Objective: Discover N number of themes in a collection of user reviews and then link each independent review back to the discovered themes.
Data: I have a decent size corpus that includes a collection of reviews, the human-derived themes based on the reviews, and which themes each review is associated too. Reviews are mostly associated to a single theme and no more than five themes. As for themes, there are at most 20 per set of reviews.
Where I’m at now:
I’m looking for recommendations on 1) how to structure the datasets for ML and 2) candidate model architectures that might prove helpful.
I was thinking a seq2seq model might be a good place to start but I’m not sure how the X, y pairs should be created in order to discover multiple themes.
Given X observations divide them into Y groups. Sounds to me like clustering. Not sure whether that works for text data.
Based on the data a multi-class classifier with the themes being the classes? Custom head on the NLP model that we worked with?
The themes will vary by set of reviews and vary year-over-year, and so I don’t think I’ll be able to set them up as labels for classification. They will need to be discovered if possible.

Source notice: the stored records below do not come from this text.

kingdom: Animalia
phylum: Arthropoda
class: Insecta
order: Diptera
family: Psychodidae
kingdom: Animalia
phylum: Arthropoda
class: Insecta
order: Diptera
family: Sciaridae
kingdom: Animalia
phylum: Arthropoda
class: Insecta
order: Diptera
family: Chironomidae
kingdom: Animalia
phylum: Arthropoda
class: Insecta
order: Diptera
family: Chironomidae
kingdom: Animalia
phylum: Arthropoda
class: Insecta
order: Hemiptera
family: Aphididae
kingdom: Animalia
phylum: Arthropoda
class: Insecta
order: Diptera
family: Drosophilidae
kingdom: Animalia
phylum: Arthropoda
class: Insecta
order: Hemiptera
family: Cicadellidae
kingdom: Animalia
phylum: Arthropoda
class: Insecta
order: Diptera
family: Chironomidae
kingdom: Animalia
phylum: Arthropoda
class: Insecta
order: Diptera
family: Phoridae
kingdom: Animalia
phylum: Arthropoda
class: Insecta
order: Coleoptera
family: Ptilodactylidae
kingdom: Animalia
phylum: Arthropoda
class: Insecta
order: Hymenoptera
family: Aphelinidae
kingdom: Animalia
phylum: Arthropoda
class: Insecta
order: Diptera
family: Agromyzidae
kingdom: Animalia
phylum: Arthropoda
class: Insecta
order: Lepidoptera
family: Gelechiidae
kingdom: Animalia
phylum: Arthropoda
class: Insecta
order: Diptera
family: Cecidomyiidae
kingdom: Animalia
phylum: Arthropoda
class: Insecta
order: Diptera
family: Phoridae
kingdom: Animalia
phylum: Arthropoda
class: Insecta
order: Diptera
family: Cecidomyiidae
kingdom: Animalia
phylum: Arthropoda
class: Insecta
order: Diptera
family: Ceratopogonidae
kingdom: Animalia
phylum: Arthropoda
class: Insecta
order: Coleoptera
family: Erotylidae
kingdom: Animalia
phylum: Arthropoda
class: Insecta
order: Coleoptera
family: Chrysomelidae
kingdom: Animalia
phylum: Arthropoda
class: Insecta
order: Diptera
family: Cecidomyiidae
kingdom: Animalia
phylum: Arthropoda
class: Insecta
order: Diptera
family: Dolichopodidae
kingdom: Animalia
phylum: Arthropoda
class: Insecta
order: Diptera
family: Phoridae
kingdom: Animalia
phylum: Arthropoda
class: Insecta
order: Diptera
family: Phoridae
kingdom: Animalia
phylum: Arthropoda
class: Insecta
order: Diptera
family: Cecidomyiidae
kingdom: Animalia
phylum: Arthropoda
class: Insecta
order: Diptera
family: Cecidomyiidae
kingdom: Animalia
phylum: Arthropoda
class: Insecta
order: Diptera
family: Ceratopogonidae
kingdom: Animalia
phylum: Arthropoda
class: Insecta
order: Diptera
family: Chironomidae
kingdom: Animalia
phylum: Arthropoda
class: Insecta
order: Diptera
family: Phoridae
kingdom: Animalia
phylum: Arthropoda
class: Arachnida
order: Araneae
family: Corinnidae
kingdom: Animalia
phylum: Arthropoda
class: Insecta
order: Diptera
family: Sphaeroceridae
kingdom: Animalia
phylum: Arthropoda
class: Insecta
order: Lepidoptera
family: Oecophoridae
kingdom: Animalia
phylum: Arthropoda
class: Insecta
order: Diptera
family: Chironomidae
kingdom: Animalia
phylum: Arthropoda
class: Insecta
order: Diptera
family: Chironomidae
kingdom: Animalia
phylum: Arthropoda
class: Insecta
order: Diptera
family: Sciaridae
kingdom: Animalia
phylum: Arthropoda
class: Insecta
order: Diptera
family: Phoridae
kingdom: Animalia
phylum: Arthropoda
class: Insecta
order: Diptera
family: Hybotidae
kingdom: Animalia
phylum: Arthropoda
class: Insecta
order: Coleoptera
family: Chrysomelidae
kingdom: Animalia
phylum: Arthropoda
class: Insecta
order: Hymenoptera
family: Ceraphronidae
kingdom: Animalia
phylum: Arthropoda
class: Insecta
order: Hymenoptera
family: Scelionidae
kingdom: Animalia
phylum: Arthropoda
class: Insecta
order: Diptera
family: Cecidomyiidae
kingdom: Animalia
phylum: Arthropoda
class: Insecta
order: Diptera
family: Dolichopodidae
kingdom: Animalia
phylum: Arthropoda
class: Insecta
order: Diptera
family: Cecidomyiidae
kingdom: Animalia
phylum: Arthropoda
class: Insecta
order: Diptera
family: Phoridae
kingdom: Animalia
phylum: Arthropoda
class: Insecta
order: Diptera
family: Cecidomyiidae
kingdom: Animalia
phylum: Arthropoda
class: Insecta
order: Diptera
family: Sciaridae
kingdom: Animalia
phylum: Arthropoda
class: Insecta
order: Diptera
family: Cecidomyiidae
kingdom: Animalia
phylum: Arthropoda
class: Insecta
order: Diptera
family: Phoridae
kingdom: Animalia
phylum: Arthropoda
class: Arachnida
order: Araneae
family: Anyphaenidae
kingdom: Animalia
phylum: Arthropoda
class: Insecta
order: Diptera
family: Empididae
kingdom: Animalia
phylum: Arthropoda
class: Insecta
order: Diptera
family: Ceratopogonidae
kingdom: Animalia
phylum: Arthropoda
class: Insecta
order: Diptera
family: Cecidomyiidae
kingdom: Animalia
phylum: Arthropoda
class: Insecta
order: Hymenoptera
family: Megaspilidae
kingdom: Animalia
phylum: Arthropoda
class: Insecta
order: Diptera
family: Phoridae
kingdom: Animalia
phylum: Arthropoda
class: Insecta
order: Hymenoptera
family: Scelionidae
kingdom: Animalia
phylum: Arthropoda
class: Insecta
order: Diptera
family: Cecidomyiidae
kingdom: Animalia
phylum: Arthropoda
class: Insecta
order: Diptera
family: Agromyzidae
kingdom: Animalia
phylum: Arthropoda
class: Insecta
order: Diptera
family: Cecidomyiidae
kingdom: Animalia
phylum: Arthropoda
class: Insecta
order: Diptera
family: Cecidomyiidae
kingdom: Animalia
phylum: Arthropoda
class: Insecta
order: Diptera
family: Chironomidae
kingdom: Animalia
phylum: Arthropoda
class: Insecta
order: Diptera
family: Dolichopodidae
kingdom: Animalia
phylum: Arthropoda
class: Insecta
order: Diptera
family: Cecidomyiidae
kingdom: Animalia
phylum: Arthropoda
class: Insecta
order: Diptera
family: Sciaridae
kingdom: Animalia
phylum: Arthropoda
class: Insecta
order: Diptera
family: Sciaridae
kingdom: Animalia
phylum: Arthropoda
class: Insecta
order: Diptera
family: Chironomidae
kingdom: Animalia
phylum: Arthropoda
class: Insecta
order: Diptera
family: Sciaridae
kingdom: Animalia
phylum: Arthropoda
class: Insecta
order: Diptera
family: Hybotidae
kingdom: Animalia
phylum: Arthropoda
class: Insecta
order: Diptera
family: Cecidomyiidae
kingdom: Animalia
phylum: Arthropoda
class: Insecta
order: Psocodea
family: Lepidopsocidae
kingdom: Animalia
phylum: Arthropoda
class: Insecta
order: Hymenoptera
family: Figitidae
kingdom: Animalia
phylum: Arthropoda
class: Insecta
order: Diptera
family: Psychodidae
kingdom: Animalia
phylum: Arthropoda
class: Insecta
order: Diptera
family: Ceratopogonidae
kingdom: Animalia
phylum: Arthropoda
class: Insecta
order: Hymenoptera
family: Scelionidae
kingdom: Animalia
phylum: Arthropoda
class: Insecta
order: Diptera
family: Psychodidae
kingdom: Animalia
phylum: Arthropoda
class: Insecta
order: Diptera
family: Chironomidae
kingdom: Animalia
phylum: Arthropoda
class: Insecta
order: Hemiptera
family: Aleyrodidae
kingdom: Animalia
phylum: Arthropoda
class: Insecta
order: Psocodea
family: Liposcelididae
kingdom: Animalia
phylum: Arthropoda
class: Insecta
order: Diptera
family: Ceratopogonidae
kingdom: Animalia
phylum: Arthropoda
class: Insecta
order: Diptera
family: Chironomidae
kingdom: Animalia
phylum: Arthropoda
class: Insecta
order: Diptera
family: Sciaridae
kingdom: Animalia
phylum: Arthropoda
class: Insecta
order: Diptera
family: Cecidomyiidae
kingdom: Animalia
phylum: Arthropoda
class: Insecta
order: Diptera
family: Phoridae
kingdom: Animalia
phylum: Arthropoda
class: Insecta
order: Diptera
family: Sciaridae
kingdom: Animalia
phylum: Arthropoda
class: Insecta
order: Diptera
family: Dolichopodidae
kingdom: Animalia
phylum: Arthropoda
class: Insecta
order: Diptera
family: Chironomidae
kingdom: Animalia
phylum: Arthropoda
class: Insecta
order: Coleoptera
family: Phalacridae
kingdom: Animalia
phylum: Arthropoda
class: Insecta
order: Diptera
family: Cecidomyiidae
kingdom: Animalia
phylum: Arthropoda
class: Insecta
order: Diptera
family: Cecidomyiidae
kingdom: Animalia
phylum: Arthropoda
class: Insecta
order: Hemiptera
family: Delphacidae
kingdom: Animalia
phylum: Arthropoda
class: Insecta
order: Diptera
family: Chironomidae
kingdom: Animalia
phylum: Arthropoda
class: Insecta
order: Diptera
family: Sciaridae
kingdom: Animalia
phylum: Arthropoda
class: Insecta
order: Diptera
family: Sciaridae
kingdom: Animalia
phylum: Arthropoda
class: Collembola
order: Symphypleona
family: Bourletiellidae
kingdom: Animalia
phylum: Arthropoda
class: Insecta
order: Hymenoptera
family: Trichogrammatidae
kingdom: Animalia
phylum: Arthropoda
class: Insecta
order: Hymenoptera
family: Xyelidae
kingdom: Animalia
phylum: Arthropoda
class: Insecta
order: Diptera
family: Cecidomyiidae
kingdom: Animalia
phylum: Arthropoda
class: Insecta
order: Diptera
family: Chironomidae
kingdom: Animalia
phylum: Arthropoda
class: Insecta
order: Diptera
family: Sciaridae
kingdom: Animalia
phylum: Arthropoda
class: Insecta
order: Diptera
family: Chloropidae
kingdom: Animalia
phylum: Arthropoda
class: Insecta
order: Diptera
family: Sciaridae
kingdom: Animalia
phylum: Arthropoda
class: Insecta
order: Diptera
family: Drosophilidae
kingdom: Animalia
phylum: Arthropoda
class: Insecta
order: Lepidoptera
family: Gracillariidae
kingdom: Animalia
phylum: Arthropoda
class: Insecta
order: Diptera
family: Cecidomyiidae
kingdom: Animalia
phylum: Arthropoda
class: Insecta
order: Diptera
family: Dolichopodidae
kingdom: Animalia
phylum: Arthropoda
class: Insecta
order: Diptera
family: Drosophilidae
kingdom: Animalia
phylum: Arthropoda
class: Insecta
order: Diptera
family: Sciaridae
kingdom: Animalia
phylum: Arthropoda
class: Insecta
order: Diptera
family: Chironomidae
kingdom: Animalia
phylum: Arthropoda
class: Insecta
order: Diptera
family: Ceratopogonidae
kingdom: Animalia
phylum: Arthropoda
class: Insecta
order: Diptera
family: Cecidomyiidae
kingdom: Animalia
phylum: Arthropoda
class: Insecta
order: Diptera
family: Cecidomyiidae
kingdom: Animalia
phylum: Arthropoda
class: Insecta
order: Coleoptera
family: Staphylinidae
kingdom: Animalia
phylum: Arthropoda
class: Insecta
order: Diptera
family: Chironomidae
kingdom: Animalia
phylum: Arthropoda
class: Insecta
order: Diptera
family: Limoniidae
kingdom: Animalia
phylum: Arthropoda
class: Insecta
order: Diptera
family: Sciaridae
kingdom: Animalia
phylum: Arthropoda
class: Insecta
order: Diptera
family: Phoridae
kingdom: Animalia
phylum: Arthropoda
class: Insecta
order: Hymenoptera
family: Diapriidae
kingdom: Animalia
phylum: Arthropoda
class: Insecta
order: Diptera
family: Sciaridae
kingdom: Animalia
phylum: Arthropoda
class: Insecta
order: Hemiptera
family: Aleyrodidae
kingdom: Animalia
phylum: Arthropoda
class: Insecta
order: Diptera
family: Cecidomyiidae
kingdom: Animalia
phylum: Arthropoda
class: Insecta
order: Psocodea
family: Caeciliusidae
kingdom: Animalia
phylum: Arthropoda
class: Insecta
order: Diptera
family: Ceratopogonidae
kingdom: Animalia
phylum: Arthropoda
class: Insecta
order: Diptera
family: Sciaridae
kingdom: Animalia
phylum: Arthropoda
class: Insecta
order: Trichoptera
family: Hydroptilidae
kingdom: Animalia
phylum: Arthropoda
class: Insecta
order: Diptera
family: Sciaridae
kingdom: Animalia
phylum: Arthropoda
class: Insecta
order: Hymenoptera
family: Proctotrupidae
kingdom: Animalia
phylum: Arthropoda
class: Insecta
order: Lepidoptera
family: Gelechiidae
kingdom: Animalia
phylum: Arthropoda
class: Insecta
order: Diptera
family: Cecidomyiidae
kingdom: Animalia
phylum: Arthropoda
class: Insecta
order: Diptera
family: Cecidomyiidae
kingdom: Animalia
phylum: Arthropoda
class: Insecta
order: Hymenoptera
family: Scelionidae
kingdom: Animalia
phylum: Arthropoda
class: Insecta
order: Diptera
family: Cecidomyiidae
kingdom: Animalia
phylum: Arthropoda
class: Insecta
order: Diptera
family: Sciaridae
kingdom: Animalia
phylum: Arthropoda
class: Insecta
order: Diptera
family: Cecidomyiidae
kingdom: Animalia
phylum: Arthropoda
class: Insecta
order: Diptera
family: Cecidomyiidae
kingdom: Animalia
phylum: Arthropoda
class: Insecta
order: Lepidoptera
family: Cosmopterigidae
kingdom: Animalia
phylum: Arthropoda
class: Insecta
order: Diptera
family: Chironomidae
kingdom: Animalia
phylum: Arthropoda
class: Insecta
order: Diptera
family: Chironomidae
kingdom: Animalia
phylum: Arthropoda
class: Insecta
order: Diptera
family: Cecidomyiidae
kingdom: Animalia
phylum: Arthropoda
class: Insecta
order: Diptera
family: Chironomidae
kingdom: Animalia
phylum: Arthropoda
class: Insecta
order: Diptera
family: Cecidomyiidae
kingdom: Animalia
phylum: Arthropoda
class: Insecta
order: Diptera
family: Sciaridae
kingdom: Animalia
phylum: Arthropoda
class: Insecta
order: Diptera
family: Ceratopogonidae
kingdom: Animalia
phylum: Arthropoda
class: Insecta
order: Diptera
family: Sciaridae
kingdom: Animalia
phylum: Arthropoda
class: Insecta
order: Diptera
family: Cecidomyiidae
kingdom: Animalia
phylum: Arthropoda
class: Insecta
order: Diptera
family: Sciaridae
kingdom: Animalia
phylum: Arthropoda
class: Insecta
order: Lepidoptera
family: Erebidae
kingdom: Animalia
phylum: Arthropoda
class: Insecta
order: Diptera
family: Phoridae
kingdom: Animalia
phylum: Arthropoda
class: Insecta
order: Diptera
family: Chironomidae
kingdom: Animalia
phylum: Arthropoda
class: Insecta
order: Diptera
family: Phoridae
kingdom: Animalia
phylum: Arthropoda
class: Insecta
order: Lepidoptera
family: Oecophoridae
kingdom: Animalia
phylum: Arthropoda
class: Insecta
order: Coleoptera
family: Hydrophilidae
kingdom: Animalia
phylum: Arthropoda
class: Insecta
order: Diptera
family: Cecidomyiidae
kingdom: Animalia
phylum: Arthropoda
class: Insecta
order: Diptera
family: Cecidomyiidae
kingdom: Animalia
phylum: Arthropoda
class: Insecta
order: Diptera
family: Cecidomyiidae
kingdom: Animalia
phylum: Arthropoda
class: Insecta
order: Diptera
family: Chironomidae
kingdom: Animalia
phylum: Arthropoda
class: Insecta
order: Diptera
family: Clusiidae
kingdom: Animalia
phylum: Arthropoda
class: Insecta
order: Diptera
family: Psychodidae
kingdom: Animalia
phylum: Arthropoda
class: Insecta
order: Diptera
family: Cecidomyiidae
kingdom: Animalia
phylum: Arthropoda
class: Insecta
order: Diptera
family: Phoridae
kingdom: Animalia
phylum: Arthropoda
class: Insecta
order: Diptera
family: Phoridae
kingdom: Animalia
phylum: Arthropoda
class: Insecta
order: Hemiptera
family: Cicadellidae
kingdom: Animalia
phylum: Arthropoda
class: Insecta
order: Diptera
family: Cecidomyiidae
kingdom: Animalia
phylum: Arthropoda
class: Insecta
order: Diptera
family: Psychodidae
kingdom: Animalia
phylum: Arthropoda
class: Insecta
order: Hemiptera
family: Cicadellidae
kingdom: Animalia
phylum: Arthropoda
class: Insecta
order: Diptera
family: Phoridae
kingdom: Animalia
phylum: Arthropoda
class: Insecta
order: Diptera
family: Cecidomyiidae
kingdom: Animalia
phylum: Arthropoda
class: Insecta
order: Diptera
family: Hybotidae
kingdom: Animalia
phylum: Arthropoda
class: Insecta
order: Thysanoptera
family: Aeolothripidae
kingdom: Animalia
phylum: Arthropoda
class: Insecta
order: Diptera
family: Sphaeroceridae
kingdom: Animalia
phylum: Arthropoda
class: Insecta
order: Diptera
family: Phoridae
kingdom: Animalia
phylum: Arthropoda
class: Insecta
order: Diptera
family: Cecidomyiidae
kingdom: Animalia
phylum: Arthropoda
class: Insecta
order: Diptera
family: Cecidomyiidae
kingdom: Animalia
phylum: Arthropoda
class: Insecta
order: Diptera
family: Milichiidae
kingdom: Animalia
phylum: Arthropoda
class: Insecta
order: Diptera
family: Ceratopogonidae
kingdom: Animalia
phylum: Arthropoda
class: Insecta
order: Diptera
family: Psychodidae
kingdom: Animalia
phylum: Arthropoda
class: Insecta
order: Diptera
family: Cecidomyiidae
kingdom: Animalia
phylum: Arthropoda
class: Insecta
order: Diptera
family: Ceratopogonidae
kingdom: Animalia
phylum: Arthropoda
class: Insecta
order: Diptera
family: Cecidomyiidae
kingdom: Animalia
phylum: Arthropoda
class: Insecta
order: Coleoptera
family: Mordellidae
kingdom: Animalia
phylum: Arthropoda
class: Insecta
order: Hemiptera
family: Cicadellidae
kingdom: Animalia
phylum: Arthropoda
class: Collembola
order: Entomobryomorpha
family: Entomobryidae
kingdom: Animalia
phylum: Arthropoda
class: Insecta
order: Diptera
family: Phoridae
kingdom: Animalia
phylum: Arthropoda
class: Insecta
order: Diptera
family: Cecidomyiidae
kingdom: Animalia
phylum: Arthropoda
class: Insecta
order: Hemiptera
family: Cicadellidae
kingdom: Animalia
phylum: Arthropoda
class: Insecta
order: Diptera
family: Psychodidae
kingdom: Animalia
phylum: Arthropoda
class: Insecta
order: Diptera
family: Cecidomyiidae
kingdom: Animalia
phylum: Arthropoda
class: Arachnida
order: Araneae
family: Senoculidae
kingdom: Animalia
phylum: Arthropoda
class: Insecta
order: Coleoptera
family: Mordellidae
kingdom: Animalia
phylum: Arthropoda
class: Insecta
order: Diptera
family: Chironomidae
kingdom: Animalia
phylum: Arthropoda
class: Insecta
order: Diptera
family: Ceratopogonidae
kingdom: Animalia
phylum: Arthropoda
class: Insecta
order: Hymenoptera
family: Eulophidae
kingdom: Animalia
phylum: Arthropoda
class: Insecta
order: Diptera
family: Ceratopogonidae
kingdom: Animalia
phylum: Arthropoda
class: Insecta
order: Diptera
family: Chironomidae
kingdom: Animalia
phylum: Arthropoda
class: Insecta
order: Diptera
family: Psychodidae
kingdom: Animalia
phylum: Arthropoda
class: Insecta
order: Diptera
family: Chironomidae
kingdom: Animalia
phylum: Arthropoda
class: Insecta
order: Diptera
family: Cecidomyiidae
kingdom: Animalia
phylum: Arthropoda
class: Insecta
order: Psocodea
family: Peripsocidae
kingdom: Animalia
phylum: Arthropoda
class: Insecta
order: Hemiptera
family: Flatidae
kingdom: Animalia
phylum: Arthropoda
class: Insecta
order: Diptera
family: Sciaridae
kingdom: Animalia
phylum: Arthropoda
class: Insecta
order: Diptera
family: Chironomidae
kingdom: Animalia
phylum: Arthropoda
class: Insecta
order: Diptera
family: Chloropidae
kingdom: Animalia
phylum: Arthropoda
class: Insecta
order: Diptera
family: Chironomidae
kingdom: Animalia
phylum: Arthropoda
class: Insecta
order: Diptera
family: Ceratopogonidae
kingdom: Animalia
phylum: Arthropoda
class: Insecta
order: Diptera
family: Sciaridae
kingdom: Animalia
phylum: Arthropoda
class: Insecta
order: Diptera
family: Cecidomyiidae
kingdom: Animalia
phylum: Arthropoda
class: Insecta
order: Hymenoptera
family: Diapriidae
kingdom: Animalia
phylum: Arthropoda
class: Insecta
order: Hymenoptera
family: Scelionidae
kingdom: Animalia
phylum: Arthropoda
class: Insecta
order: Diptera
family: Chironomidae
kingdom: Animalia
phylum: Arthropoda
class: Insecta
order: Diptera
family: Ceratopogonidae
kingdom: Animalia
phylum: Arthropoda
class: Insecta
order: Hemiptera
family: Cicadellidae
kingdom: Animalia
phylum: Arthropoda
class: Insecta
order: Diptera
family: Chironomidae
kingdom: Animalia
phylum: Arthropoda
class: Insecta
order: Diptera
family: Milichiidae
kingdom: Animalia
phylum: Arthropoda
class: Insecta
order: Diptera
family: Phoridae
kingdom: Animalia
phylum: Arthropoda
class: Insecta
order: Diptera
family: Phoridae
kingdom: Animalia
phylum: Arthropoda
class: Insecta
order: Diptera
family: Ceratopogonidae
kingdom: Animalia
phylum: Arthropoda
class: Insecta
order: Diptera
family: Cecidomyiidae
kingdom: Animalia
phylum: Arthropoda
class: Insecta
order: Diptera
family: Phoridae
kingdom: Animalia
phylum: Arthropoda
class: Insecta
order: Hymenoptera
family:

And as I mentioned above, I do have training data in the form of reviews, themes, and what reviews are associated to what themes.
Wondering if a good approach might be grabbing the hidden state representations of each review, and then applying LDA/PCA to discover various clusters. From that, perhaps a model can be trained to summarize all the reviews in a given cluster … that would be the “theme”.
I dunno. Just talking out loud at this point.